At this time in China, it was hard for any martial artist to find a master willing to take them on as a student. Despite this, Hwang Kee became acquainted with Master Yang, who taught Hwang Kee the northern style Yang kung-fu (Nei-ga-ryu), a stronger and more passive art than the southern style that can be used at close quarters. Following the conclusion of World War II, Hwang Kee returned to Korea.

== Founding of Moo Duk Kwan ==
In 1945, grandmaster Hwang Kee formed his first school. Initially he titled his first school Hwa Soo Do ("Flowering Hand Way") Moo Duk Kwan, and his first two attempts at running a school were unsuccessful. In the early 1950s, he changed the name of his school to Tang Soo Moo Duk Kwan because Tang Soo (a direct Korean translation of Chinese and Japanese "China (or Chinese) Hand") was more familiar to Koreans from their exposure to Japanese martial arts. Much of the philosophy and many of the original forms (poomse) and techniques were direct derivations of Shotokan Karate, first created by Gichin Funakoshi. But Tai Chi Chuan and Shaolin Long Fist forms are taught in the upper levels of the style.

In 1957, Hwang claimed to have made several major discoveries in his reading the four hundred-page woodblock print Moo ye Do bo Tong ji. The Muye Dobo Tongji was a book commissioned in 1790 by King Jeongjo of Korea, which illustrated indigenous Korean martial arts. Hwang Kee incorporated these teachings into his Tang Soo Do discipline and renamed the art he created Soo Bahk Do. By 1953 and onward until 1960, the Moo Duk Kwan had risen to become biggest Moo Do organization in Korea, with close to 75% of all martial artists in Korea practicing Tang Soo Do Moo Duk Kwan. In 1960, the Korean Soo Bahk Do Association was incorporated and registered with the Korean government as the traditional Korean martial art.

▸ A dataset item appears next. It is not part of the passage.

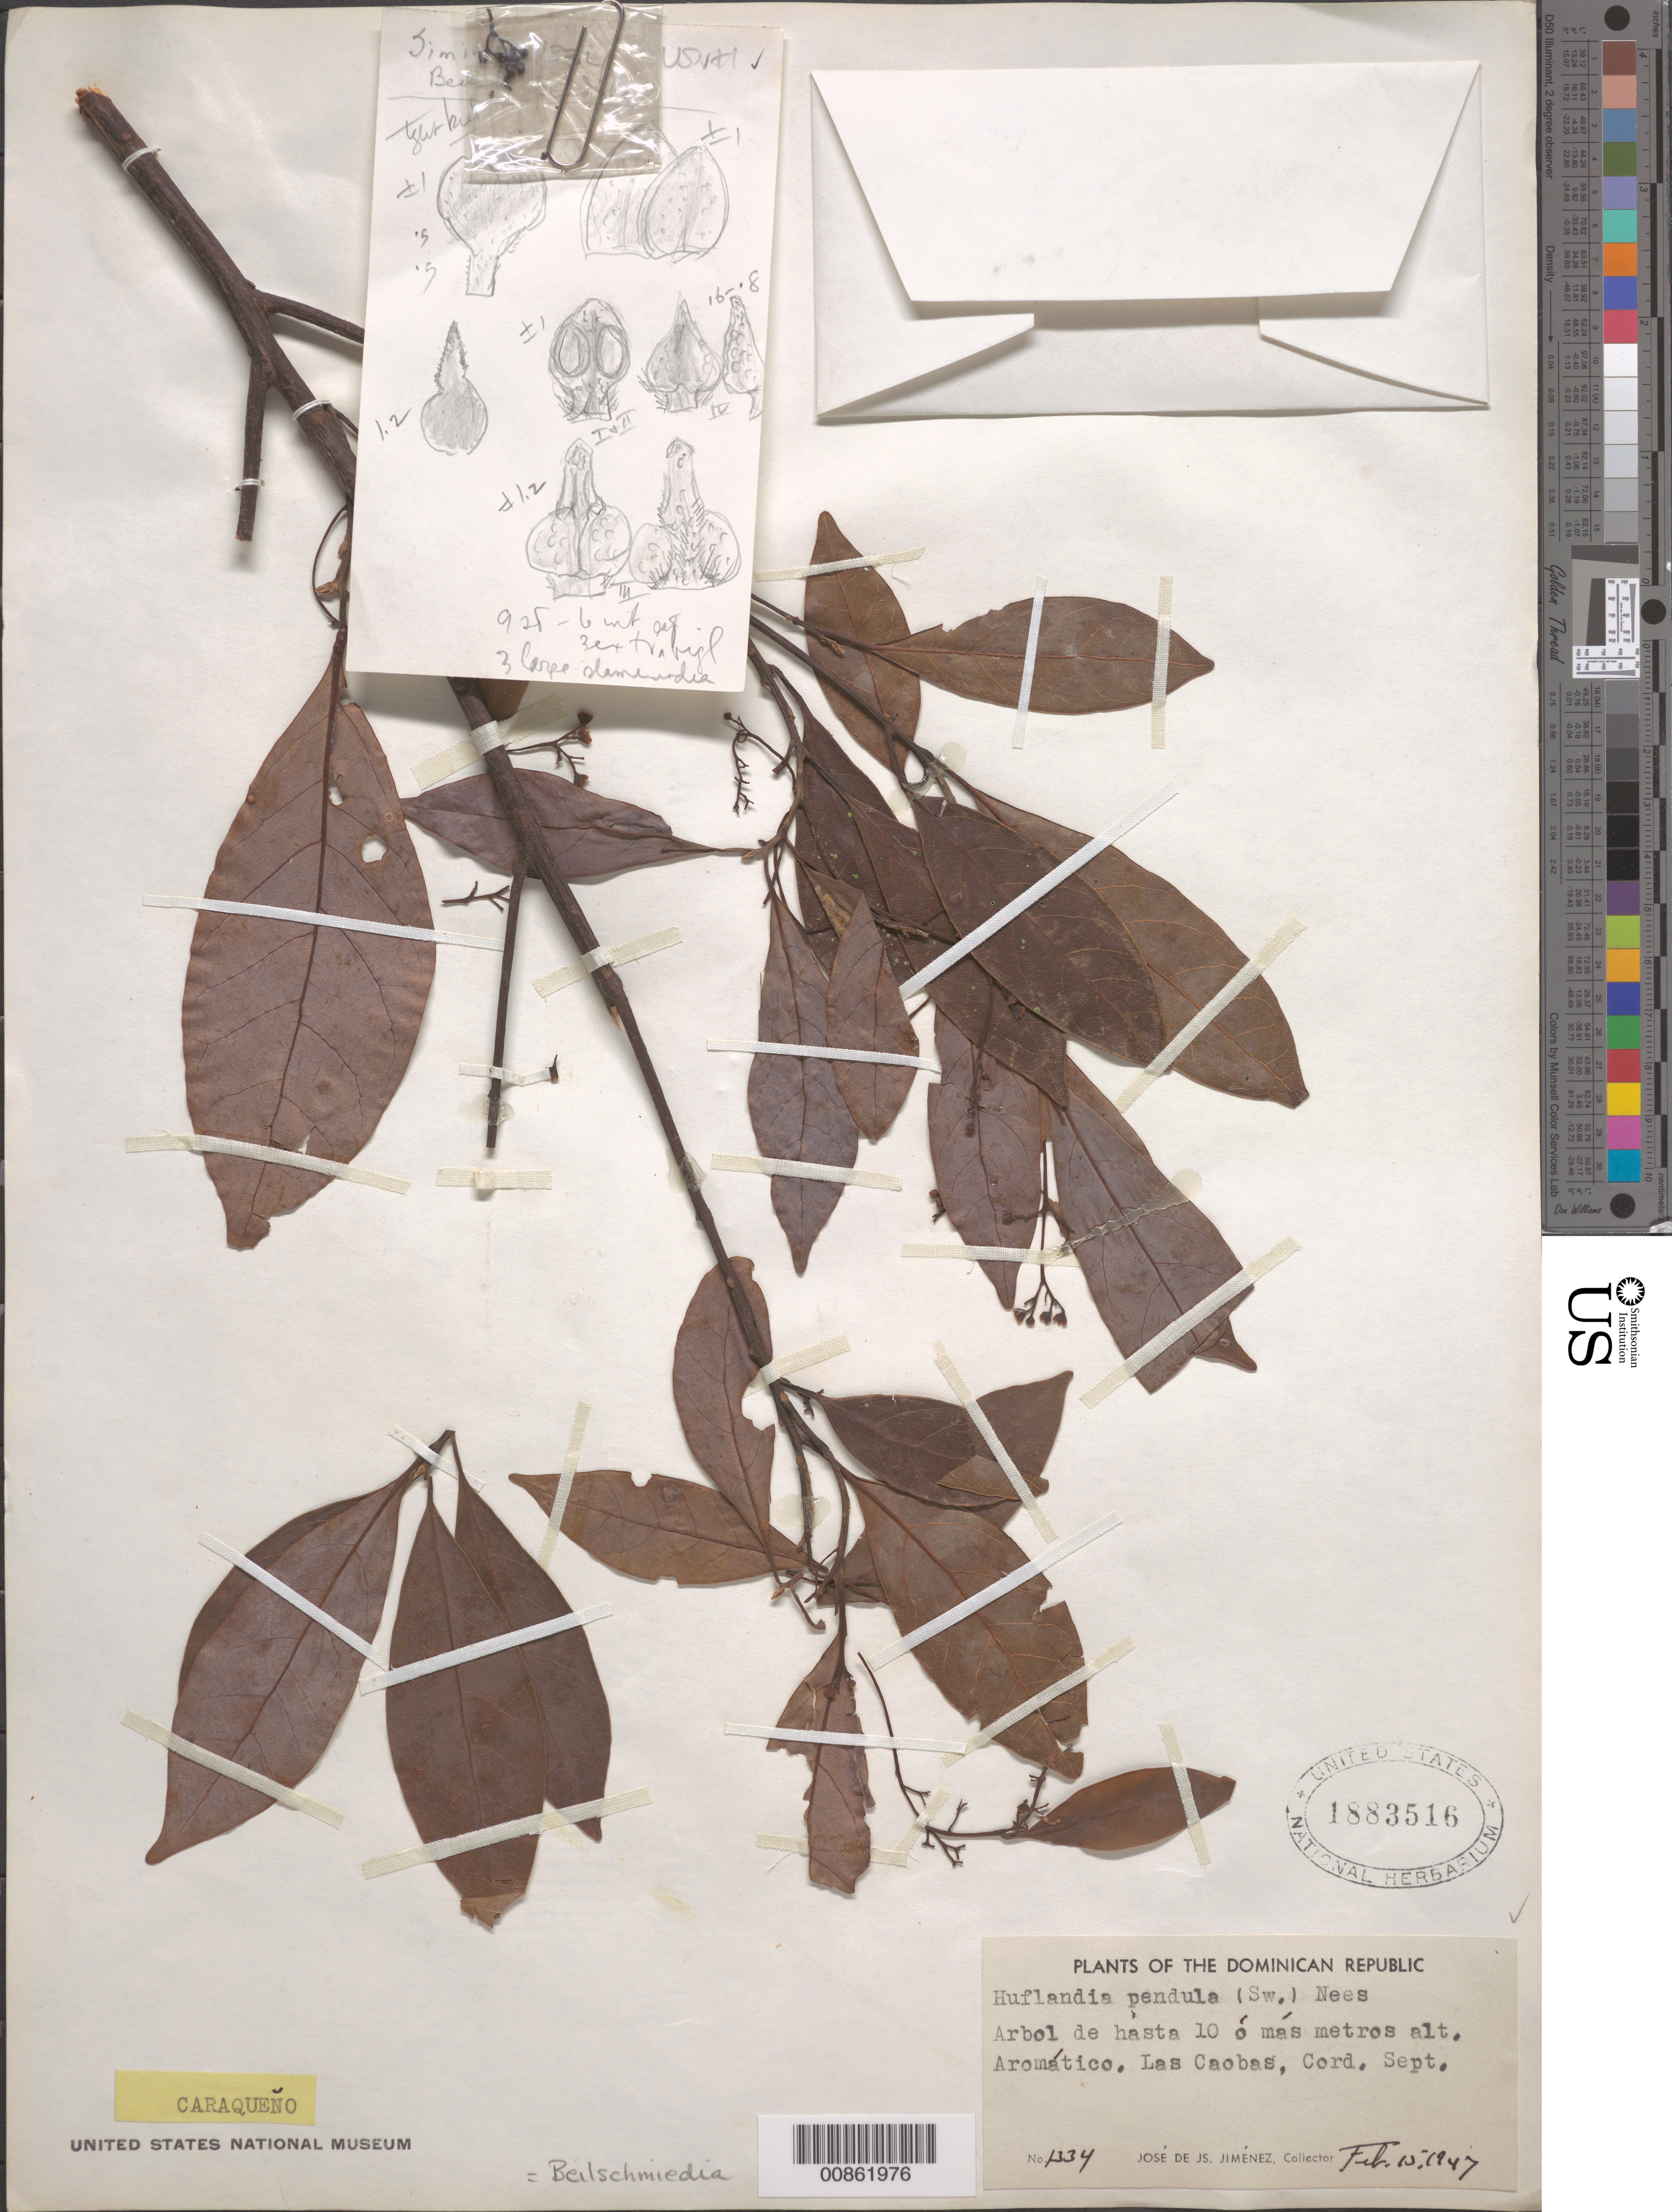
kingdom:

During the 50th anniversary celebration of the founding of the Moo Duk Kwan in 1995, Hwang Kee officially renamed the art from Tang Soo Do Moo Duk Kwan to Soo Bahk Do Moo Duk Kwan.

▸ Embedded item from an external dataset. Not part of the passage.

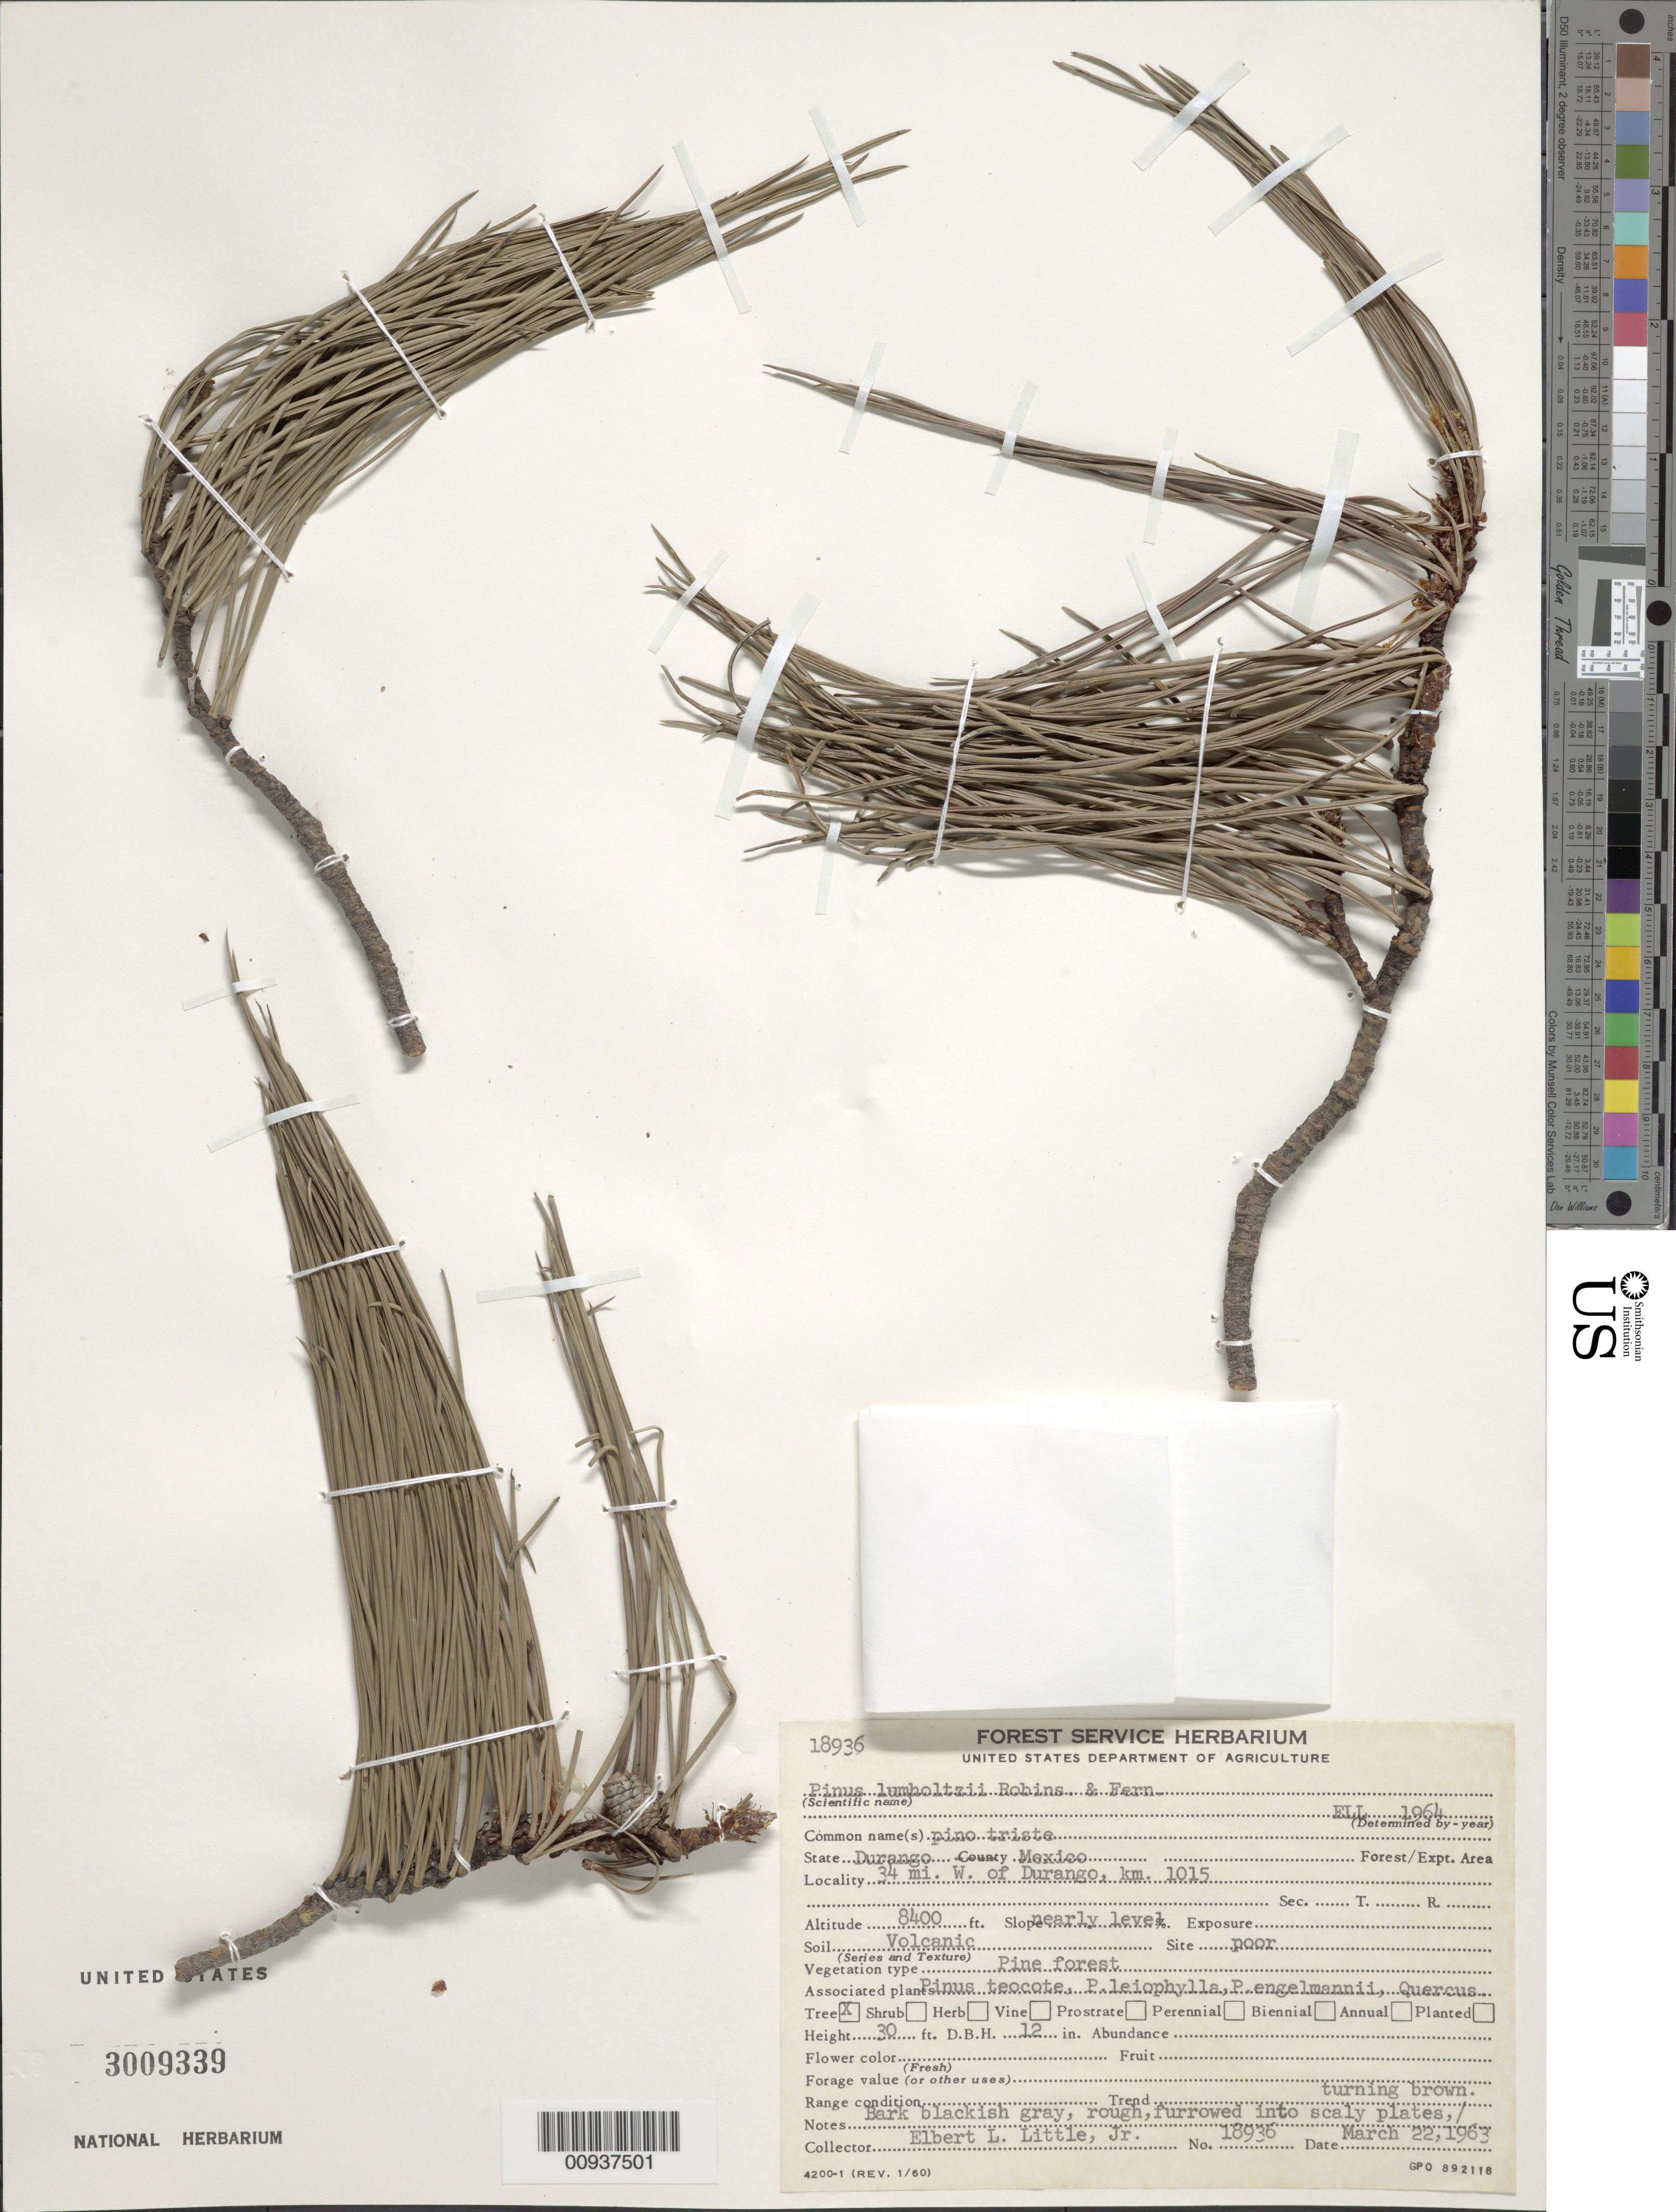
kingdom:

After 1960, the Korean Soo Bahk Do Association experienced unfair political pressures. This was caused by a military revolution in South Korea. Hwang Kee faced two lawsuits against the government and won both. Since the Korean law says nobody is subject to double jeopardy, the Moo Duk Kwan future was secure

== Philosophy ==
A distinctive philosophical component of Soo Bahk Do and some Tang Soo Do systems is the inclusions of guidelines and principles of Daoism (Taoism), created by Laozu and developed by Confucius.

One philosophy that Hwang included throughout his art was that no one could ever reach perfection. This was visible in his decision to use the Midnight Blue Belt over the Black Belt. This was also due to the fact the Koreans thought of black as the color of death (it also meant perfection though humans are never perfect), but the midnight blue sky was limitless, just like the training and knowledge that one could practice in a lifetime.